Cara had pulled all the chairs out from the table. Zarley nabbed one, twirled it and straddled it backward. “You were canned.”

“I was consciously uncoupled. I got severance. Enough for rent and I’ll get another job. Don’t worry.”

“I’m not worried.” She tried to remember what was in her account, how long they could last on only her salary. It wasn’t totally dire, but it wasn’t sunshine and lollipops either. “Why didn’t you call me?”

“Didn’t want to harsh your bliss. You sounded smitten on the call this morning. But you might have harshed it yourself by now. Google him yet?”

Zarley had steadfastly not googled and Reid didn’t seem like the social media type. “No, but you did.”

“You get bored after you’ve been rationalized.” Cara shifted her weight, a pained expression making her squint. But the fact that she was standing still, not restlessly shifting while they talked, told Zarley she was having a good day. “There are three Reid McGraths in the greater San Francisco area. But he’s not an old dude with a biker beard so that leaves two.”

“There are three of them?”

“Two, stick with two. Both of them are businessmen. Only one of them recently lost his job in a fairly spectacular way. Unlike my simple rationalization, he was booted from the company he started.”

“Yeah, we already know all that, sugarplum, and I told you he had money.”

Cara picked up the scissors again. “He’s like famous, Zar. Came from some nothing cowpoke town and built this big global software business called Plus.”
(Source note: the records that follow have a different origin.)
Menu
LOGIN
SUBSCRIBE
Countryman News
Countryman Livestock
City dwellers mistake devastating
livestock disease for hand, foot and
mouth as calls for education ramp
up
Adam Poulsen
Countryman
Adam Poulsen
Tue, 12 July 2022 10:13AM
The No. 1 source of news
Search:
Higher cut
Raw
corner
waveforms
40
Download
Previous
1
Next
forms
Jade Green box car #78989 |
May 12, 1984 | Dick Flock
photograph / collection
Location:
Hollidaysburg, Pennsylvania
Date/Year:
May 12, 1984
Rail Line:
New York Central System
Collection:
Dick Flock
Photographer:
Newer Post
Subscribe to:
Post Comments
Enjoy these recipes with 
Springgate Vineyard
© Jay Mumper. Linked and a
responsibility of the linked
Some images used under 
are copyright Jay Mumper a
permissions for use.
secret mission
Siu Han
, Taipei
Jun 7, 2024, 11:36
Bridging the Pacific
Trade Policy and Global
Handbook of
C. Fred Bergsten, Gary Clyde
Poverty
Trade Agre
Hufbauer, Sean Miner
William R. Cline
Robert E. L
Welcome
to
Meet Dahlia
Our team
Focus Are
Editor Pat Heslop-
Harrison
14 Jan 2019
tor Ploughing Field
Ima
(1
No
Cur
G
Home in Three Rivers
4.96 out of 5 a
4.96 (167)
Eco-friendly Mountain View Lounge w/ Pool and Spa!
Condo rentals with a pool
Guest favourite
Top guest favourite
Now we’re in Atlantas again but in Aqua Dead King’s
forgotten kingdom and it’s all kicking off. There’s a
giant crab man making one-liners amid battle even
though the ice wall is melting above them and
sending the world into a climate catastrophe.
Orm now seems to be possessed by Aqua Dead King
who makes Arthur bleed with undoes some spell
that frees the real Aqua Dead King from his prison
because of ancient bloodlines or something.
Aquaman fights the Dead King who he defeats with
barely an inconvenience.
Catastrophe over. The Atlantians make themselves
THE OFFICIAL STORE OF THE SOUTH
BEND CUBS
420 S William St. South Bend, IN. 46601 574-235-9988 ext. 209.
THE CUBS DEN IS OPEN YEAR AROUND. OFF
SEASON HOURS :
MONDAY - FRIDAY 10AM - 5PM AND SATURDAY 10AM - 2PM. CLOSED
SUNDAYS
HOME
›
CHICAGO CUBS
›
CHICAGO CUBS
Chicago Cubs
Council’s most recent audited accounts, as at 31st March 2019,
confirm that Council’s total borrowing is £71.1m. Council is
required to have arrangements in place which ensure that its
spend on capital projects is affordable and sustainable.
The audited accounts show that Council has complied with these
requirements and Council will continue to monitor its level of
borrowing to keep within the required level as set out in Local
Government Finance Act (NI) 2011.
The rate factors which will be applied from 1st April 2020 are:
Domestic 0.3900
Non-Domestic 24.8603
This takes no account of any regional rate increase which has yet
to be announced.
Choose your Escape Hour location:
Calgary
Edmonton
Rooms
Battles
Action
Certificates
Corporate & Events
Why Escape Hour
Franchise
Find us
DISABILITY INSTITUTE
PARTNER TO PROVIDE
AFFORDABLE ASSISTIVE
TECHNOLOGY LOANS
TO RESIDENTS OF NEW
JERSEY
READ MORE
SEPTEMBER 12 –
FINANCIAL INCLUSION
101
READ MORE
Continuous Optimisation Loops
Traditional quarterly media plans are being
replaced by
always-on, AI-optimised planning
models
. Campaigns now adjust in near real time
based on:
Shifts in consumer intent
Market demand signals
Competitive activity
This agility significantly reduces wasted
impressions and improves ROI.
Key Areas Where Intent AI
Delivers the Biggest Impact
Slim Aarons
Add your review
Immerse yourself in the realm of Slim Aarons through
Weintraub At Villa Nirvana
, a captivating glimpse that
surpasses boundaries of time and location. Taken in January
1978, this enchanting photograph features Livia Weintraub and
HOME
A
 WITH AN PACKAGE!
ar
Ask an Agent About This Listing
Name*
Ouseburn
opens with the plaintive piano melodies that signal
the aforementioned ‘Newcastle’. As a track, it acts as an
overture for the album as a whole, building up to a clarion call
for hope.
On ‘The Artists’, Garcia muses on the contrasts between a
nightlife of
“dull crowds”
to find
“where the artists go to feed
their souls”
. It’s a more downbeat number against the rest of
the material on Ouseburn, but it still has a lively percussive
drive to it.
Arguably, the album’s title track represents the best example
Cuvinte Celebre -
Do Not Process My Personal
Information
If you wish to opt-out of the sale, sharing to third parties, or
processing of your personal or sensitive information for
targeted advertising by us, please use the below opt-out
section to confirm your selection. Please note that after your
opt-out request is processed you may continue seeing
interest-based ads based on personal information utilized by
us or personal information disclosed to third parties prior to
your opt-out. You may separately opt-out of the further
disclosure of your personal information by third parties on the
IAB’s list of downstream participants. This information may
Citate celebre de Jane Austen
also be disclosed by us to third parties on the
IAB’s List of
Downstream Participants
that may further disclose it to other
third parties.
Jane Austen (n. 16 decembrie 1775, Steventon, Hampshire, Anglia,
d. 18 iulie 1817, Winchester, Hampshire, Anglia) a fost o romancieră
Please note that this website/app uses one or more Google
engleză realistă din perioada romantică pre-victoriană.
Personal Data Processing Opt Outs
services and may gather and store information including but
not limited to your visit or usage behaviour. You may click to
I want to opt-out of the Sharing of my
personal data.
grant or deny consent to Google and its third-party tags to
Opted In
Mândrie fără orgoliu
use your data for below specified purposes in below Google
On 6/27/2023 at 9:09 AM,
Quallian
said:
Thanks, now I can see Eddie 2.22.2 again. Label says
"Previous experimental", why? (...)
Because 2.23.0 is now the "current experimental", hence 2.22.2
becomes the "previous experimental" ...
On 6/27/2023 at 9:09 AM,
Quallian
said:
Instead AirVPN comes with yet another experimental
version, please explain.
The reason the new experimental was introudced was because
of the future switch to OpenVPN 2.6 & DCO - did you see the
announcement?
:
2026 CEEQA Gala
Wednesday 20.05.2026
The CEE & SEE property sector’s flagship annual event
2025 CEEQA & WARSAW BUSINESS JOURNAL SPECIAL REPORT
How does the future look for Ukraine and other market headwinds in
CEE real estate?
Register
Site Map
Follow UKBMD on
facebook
“He has a plus sign.” She wrote it on her chest with her finger.

“Big controversy about him.” Cara put the scissors to the fabric and snipped. “Some people reckon he’s a genius. But he was canned for, I don’t know,” she waved the scissors, “it’s all corporate doublespeak, but sounds kinda like he’s a bad guy. Not steal all the money bad, but,” she shrugged, “bad enough to go out in a blaze of glory.”

That sounded like Reid. “He’s not good with people.”

“He told you all this?”

Zarley nodded. Cara went back to cutting the silk. “He’s been slumming it at Lucky’s.”

That was becoming very clear. “I guess.”

“So where are you at with him?”

“We’re doing think music.”

Cara snorted. She rounded the table, to cut the fabric from another angle. “What does that mean?”